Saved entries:
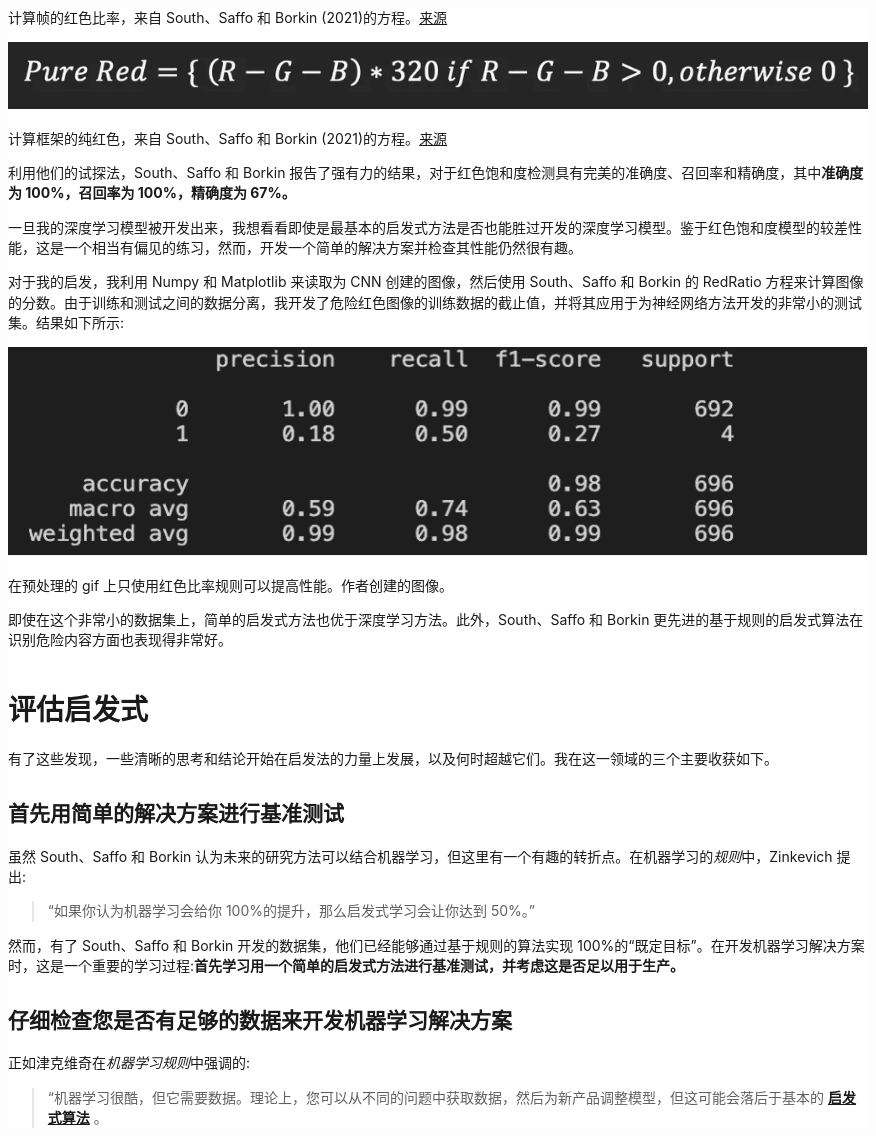 计算帧的红色比率，来自 South、Saffo 和 Borkin (2021)的方程。[来源](https://dl.acm.org/doi/pdf/10.1145/3411764.3445510)

![](img/08f233e1038d5fd54837654bbb8ce92b.png)

计算框架的纯红色，来自 South、Saffo 和 Borkin (2021)的方程。[来源](https://dl.acm.org/doi/pdf/10.1145/3411764.3445510)

利用他们的试探法，South、Saffo 和 Borkin 报告了强有力的结果，对于红色饱和度检测具有完美的准确度、召回率和精确度，其中**准确度为 100%，召回率为 100%，精确度为 67%。**

一旦我的深度学习模型被开发出来，我想看看即使是最基本的启发式方法是否也能胜过开发的深度学习模型。鉴于红色饱和度模型的较差性能，这是一个相当有偏见的练习，然而，开发一个简单的解决方案并检查其性能仍然很有趣。

对于我的启发，我利用 Numpy 和 Matplotlib 来读取为 CNN 创建的图像，然后使用 South、Saffo 和 Borkin 的 RedRatio 方程来计算图像的分数。由于训练和测试之间的数据分离，我开发了危险红色图像的训练数据的截止值，并将其应用于为神经网络方法开发的非常小的测试集。结果如下所示:

![](img/7f1c5cf9d093c972bfe7b1386ca9e7cc.png)

在预处理的 gif 上只使用红色比率规则可以提高性能。作者创建的图像。

即使在这个非常小的数据集上，简单的启发式方法也优于深度学习方法。此外，South、Saffo 和 Borkin 更先进的基于规则的启发式算法在识别危险内容方面也表现得非常好。

# 评估启发式

有了这些发现，一些清晰的思考和结论开始在启发法的力量上发展，以及何时超越它们。我在这一领域的三个主要收获如下。

## 首先用简单的解决方案进行基准测试

虽然 South、Saffo 和 Borkin 认为未来的研究方法可以结合机器学习，但这里有一个有趣的转折点。在机器学习的*规则*中，Zinkevich 提出:

> “如果你认为机器学习会给你 100%的提升，那么启发式学习会让你达到 50%。”

然而，有了 South、Saffo 和 Borkin 开发的数据集，他们已经能够通过基于规则的算法实现 100%的“既定目标”。在开发机器学习解决方案时，这是一个重要的学习过程:**首先学习用一个简单的启发式方法进行基准测试，并考虑这是否足以用于生产。**

## 仔细检查您是否有足够的数据来开发机器学习解决方案

正如津克维奇在*机器学习规则*中强调的:

> “机器学习很酷，但它需要数据。理论上，您可以从不同的问题中获取数据，然后为新产品调整模型，但这可能会落后于基本的 [**启发式算法**](https://developers.google.com/machine-learning/glossary#heuristic) 。
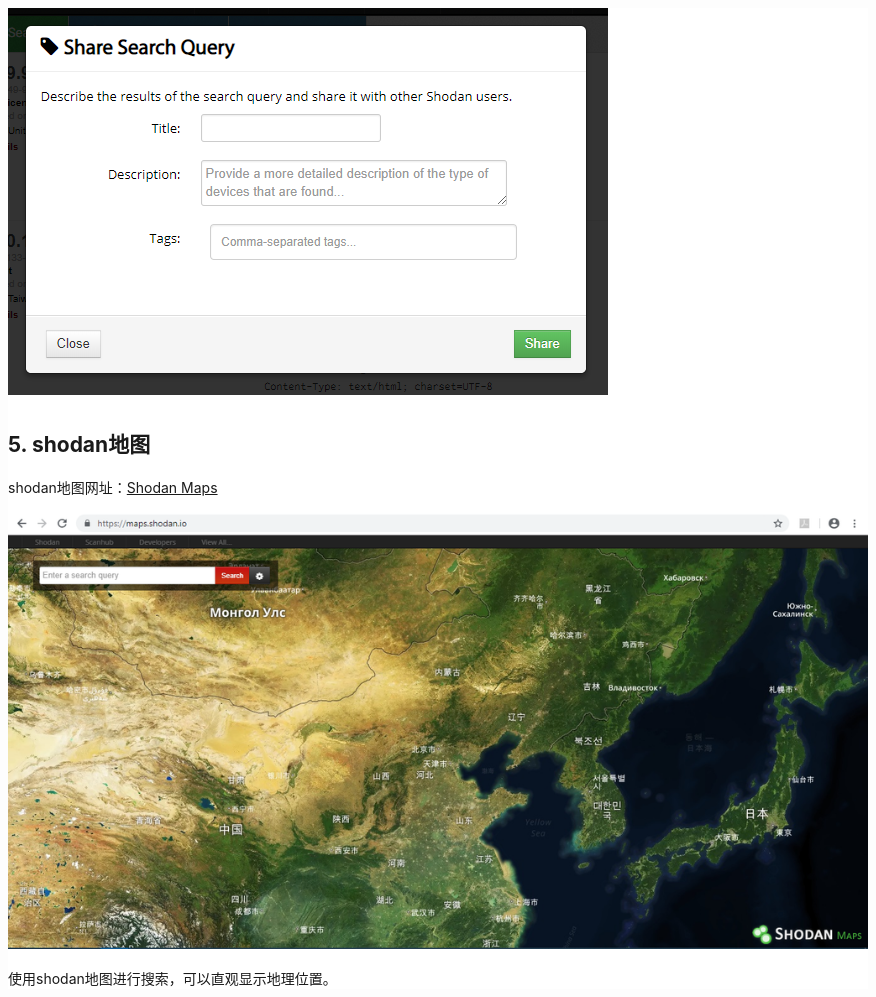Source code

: ![](pictures/分享.PNG)

## 5. shodan地图
shodan地图网址：[Shodan Maps](https://maps.shodan.io)

![](pictures/Maps.PNG)

使用shodan地图进行搜索，可以直观显示地理位置。
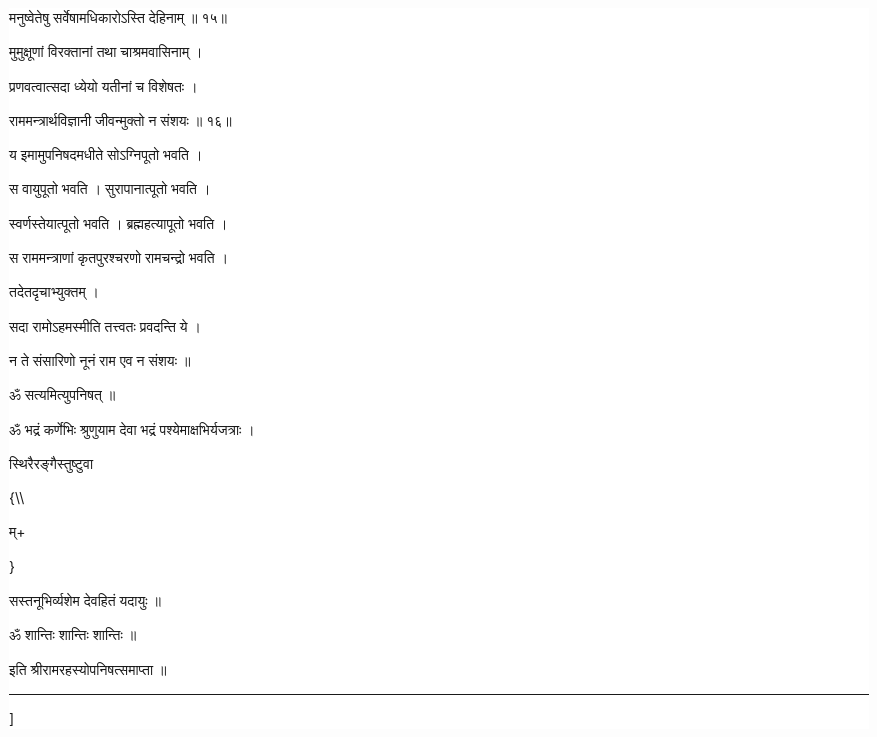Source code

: मनुष्वेतेषु सर्वेषामधिकारोऽस्ति देहिनाम् ॥ १५॥

मुमुक्षूणां विरक्तानां तथा चाश्रमवासिनाम् ।

प्रणवत्वात्सदा ध्येयो यतीनां च विशेषतः ।

राममन्त्रार्थविज्ञानी जीवन्मुक्तो न संशयः ॥ १६॥

य इमामुपनिषदमधीते सोऽग्निपूतो भवति ।

स वायुपूतो भवति । सुरापानात्पूतो भवति ।

स्वर्णस्तेयात्पूतो भवति । ब्रह्महत्यापूतो भवति ।

स राममन्त्राणां कृतपुरश्चरणो रामचन्द्रो भवति ।

तदेतदृचाभ्युक्तम् ।

सदा रामोऽहमस्मीति तत्त्वतः प्रवदन्ति ये ।

न ते संसारिणो नूनं राम एव न संशयः ॥

ॐ सत्यमित्युपनिषत् ॥



ॐ भद्रं कर्णेभिः श्रुणुयाम देवा भद्रं पश्येमाक्षभिर्यजत्राः ।

स्थिरैरङ्गैस्तुष्टुवा

{\\\\

म्+

}

सस्तनूभिर्व्यशेम देवहितं यदायुः ॥

ॐ शान्तिः शान्तिः शान्तिः ॥

इति श्रीरामरहस्योपनिषत्समाप्ता ॥

----------------------------







\]
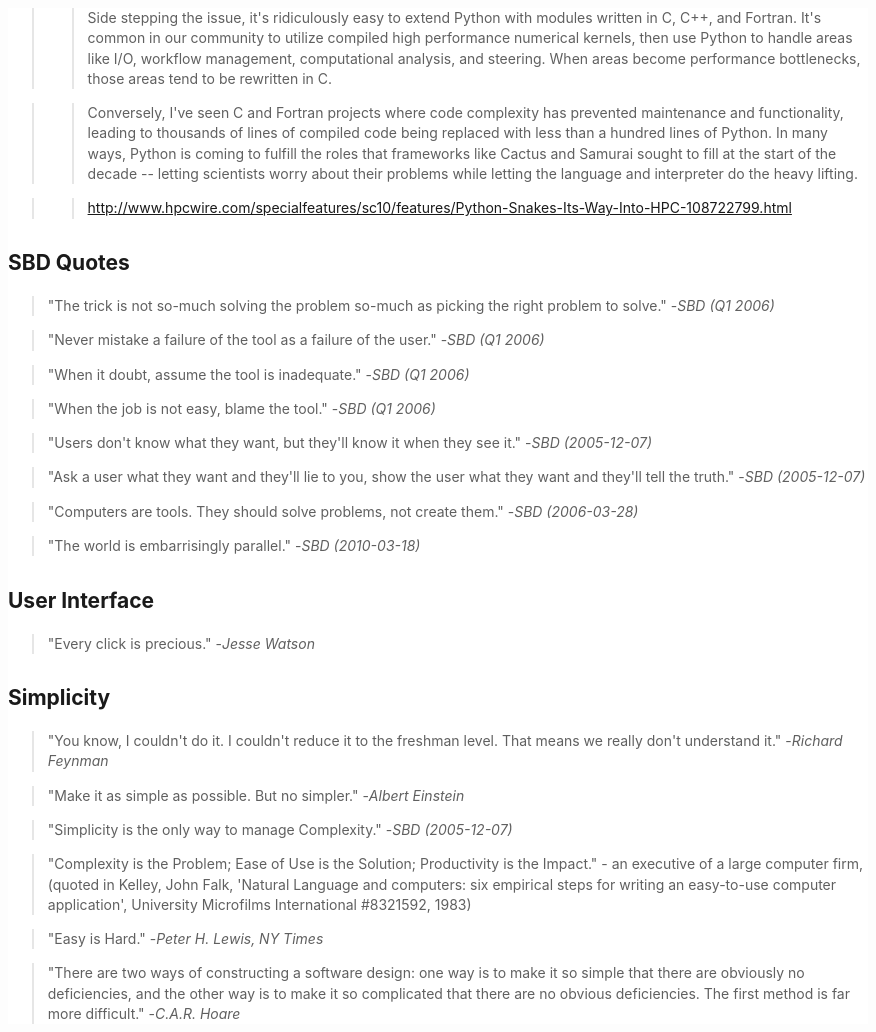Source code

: > > Side stepping the issue, it's ridiculously easy to extend Python with modules written in C, C++, and Fortran. It's common in our community to utilize compiled high performance numerical kernels, then use Python to handle areas like I/O, workflow management, computational analysis, and steering. When areas become performance bottlenecks, those areas tend to be rewritten in C.

> > Conversely, I've seen C and Fortran projects where code complexity has prevented maintenance and functionality, leading to thousands of lines of compiled code being replaced with less than a hundred lines of Python. In many ways, Python is coming to fulfill the roles that frameworks like Cactus and Samurai sought to fill at the start of the decade -- letting scientists worry about their problems while letting the language and interpreter do the heavy lifting.

> > http://www.hpcwire.com/specialfeatures/sc10/features/Python-Snakes-Its-Way-Into-HPC-108722799.html

## SBD Quotes

> "The trick is not so-much solving the problem so-much as picking the right problem to solve." -<cite>SBD (Q1 2006)</cite>

> "Never mistake a failure of the tool as a failure of the user." -<cite>SBD (Q1 2006)</cite>

> "When it doubt, assume the tool is inadequate." -<cite>SBD (Q1 2006)</cite>

> "When the job is not easy, blame the tool." -<cite>SBD (Q1 2006)</cite>

> "Users don't know what they want, but they'll know it when they see it." -<cite>SBD (2005-12-07)</cite>

> "Ask a user what they want and they'll lie to you, show the user what they want and they'll tell the truth." -<cite>SBD (2005-12-07)</cite>

> "Computers are tools. They should solve problems, not create them." -<cite>SBD (2006-03-28)</cite>

> "The world is embarrisingly parallel." -<cite>SBD (2010-03-18)</cite>

## User Interface

> "Every click is precious." -<cite>Jesse Watson</cite>

## Simplicity

> "You know, I couldn't do it. I couldn't reduce it to the freshman level. That means we really don't understand it." -<cite>Richard Feynman</cite>

> "Make it as simple as possible. But no simpler." -<cite>Albert Einstein</cite>

> "Simplicity is the only way to manage Complexity." -<cite>SBD (2005-12-07)</cite>

> "Complexity is the Problem; Ease of Use is the Solution; Productivity is the Impact." - an executive of a large computer firm, (quoted in Kelley, John Falk, 'Natural Language and computers: six empirical steps for writing an easy-to-use computer application', University Microfilms International #8321592, 1983)

> "Easy is Hard." -<cite>Peter H. Lewis, NY Times</cite>

> "There are two ways of constructing a software design: one way is to make it so simple that there are obviously no deficiencies, and the other way is to make it so complicated that there are no obvious deficiencies. The first method is far more difficult." -<cite>C.A.R. Hoare</cite>
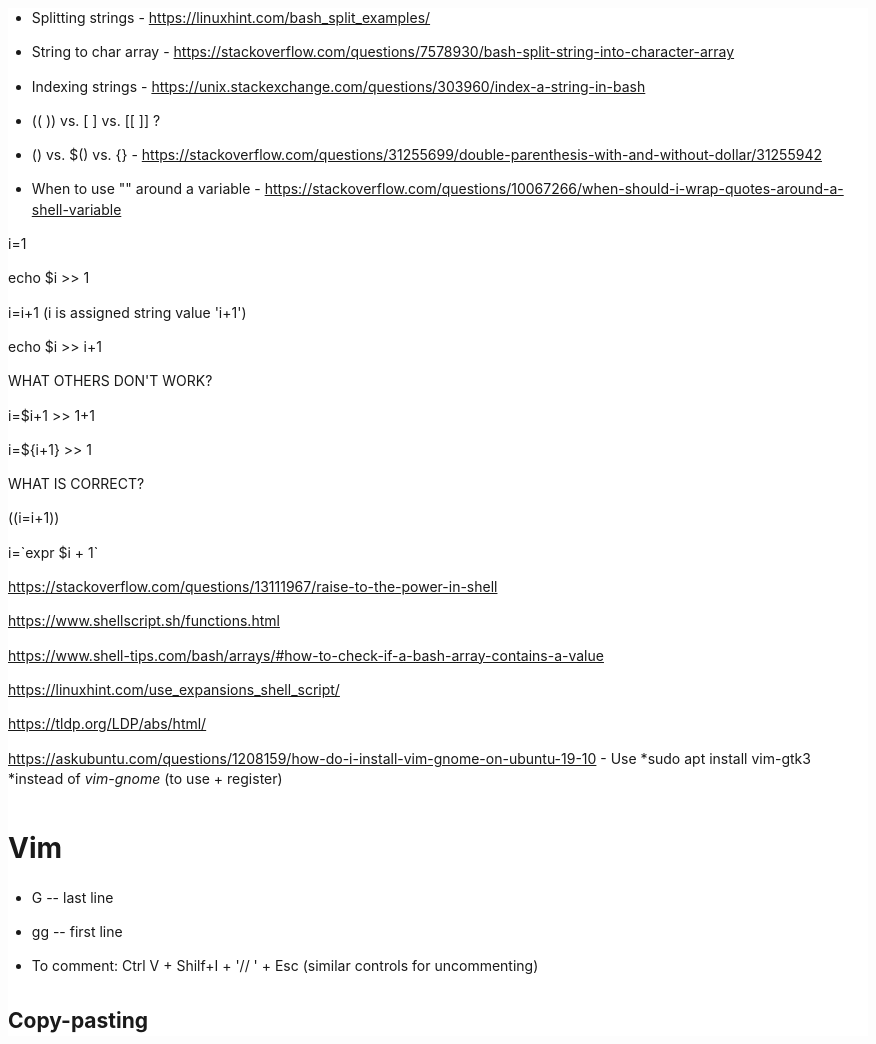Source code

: -   Splitting strings - <https://linuxhint.com/bash_split_examples/>

-   String to char array -
    <https://stackoverflow.com/questions/7578930/bash-split-string-into-character-array>

-   Indexing strings -
    <https://unix.stackexchange.com/questions/303960/index-a-string-in-bash>

-   (( )) vs. \[ \] vs. \[\[ \]\] ?

-   () vs. \$() vs. {} -
    <https://stackoverflow.com/questions/31255699/double-parenthesis-with-and-without-dollar/31255942>

-   When to use "" around a variable -
    <https://stackoverflow.com/questions/10067266/when-should-i-wrap-quotes-around-a-shell-variable>

i=1

echo \$i \>\> 1

i=i+1 (i is assigned string value 'i+1')

echo \$i \>\> i+1

WHAT OTHERS DON'T WORK?

i=\$i+1 \>\> 1+1

i=\${i+1} \>\> 1

WHAT IS CORRECT?

((i=i+1))

i=\`expr \$i + 1\`

<https://stackoverflow.com/questions/13111967/raise-to-the-power-in-shell>

<https://www.shellscript.sh/functions.html>

<https://www.shell-tips.com/bash/arrays/#how-to-check-if-a-bash-array-contains-a-value>

<https://linuxhint.com/use_expansions_shell_script/>

<https://tldp.org/LDP/abs/html/>

<https://askubuntu.com/questions/1208159/how-do-i-install-vim-gnome-on-ubuntu-19-10> -
Use *sudo apt install vim-gtk3 *instead of *vim-gnome* (to use +
register)

# Vim

-   G -- last line

-   gg -- first line

-   To comment: Ctrl V + Shilf+I + '// ' + Esc (similar controls for
    uncommenting)

## Copy-pasting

WRITTEN TASK: When a line in the data holds the word "solve", show that line.

WRITTEN SOLUTION:
> "The trick is not so-much solving the problem so-much as picking the right problem to solve." -<cite>SBD (Q1 2006)</cite>
> "Computers are tools. They should solve problems, not create them." -<cite>SBD (2006-03-28)</cite>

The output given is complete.